■ **Supplied text**
%%
Stan Choe
Updated ,first published
A day of dramatic swings on Wall Street, including Microsoft’s worst drop in years and a sudden reversal for the price of gold, finished with only relatively modest moves on Thursday.
The S&P 500 slipped 0.1 per cent after flirting with its record high in the morning and dropping by as much as 1.5 per cent later in the day. The Dow Jones rose 55 points, or 0.1 per cent, after erasing an earlier loss of more than 400 points, and the Nasdaq composite fell 0.7 per cent.
The Australian sharemarket is set to advance, with futures pointing to a rise of 33 points, or 0.4 per cent, at the open. The ASX edged lower on Thursday. The Australian dollar was trading at US70.24¢ at 5.20am AEDT.
%%
■ **Description of the task**
Carry the Wall Street market report forward with a few more sentences, starting right after its final line.

■ **Provided information**
%%
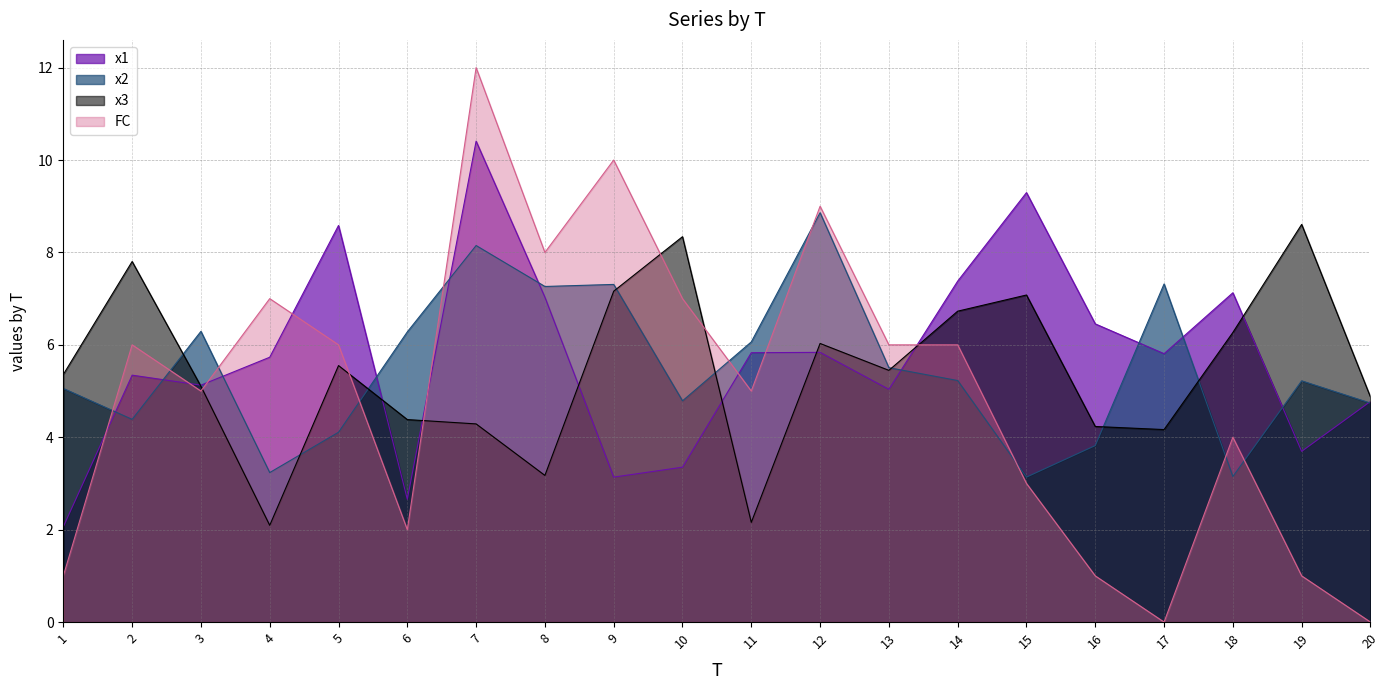

What is the value of the x2 point at the 18th from the left?

3.2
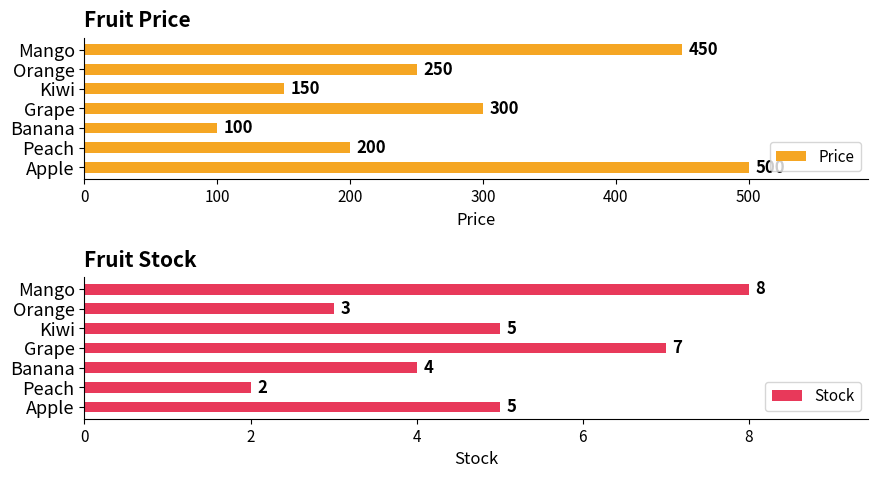

Rank the series by their maximum value, from lowest to highest.

Stock, Price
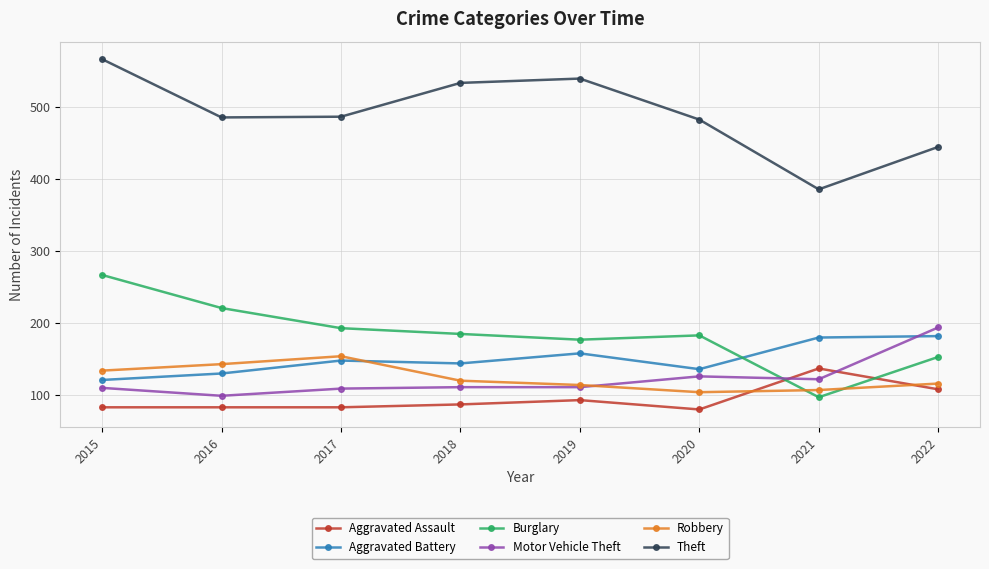

What is the value of the Burglary point at the 3rd from the left?

193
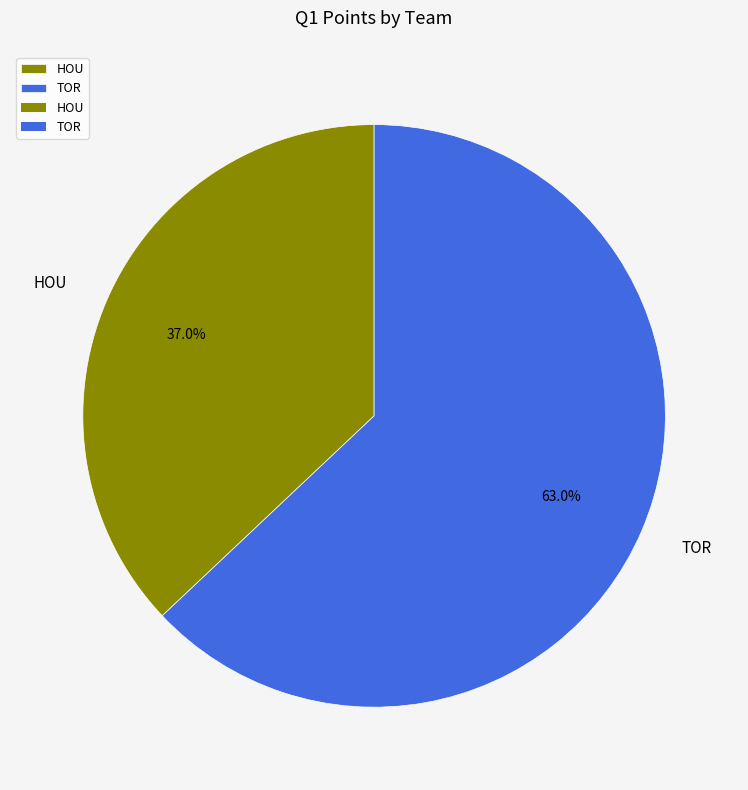

To the nearest percent, what portion does HOU represent?

37%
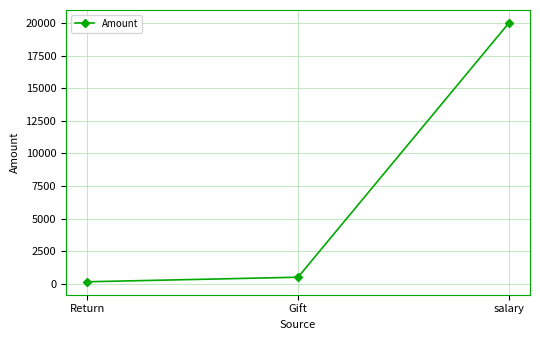

Which has a higher value, salary or Return?

salary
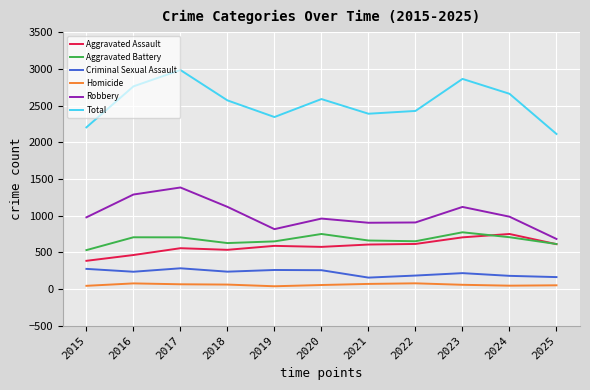

Which label corresponds to the largest value in the chart?

2017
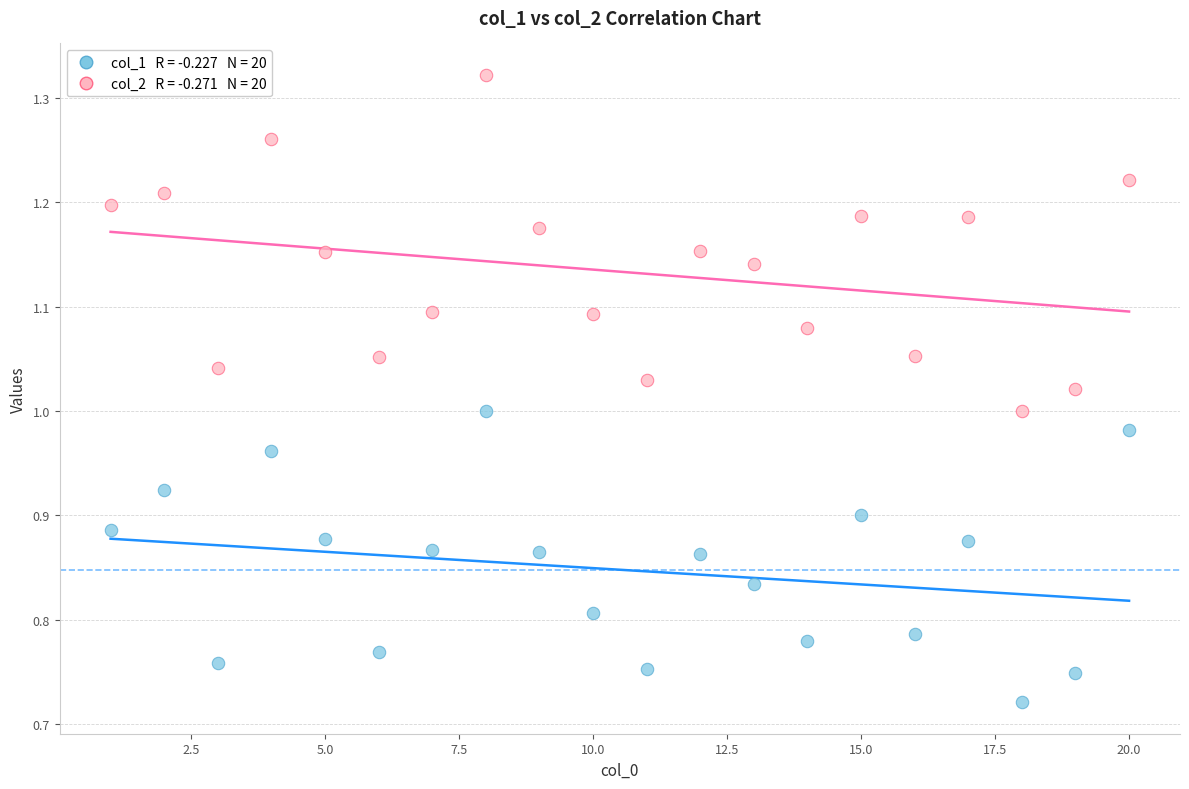

Across all data points, what is the range of Y values (max minus min)?

0.6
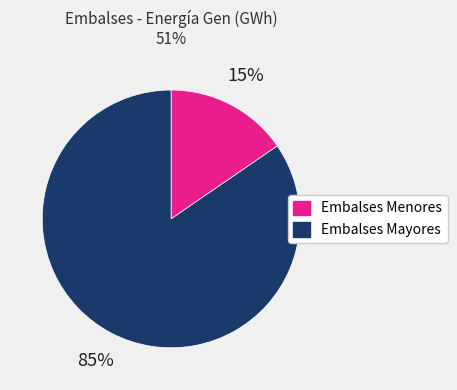

Does any single category account for the majority?

Yes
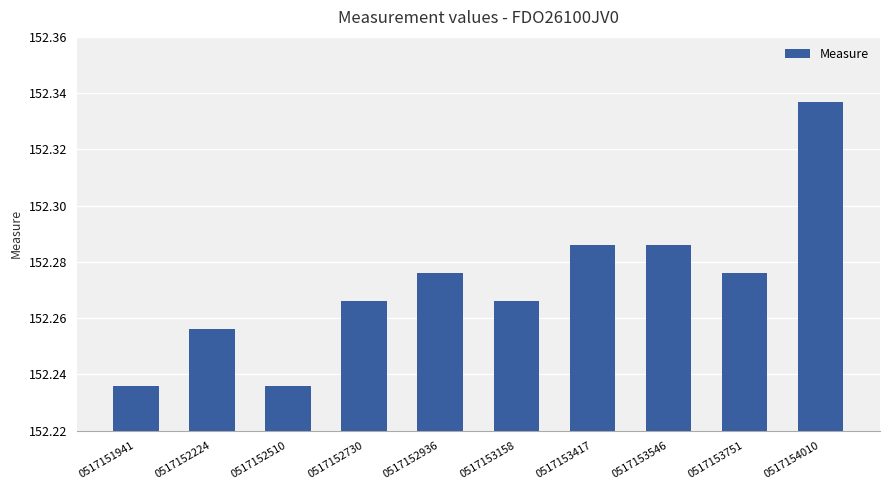

What is the ratio of the value at 0517153546 to the value at 0517153417?

1.0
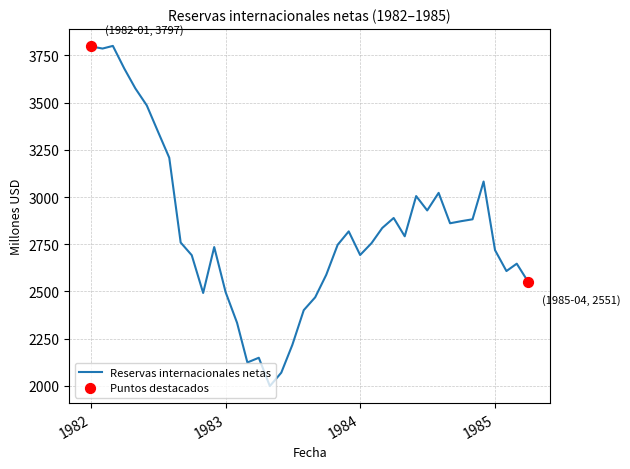

What is the difference between the maximum and minimum values?

1801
%%
■ **Output for this task**
Microsoft was the heaviest weight on Wall Street by far, and the tech giant tumbled 10 per cent, wiping around $US357 billion ($506 billion) off its market cap, even though it reported stronger profit and revenue for the latest quarter than analysts expected. Investors honed in instead on how much Microsoft is spending on investments, whether growth in its Azure cloud business will slow and how long its push into artificial-intelligence technology will take to turn into big profits.
The only bigger one-day valuation destruction was Nvidia’s $US593 billion rout last year after the launch of DeepSeek’s low-cost AI model. Microsoft’s move is larger than the market capitalisations of more than 90 per cent of S&P 500 Index members, according to data compiled by Bloomberg.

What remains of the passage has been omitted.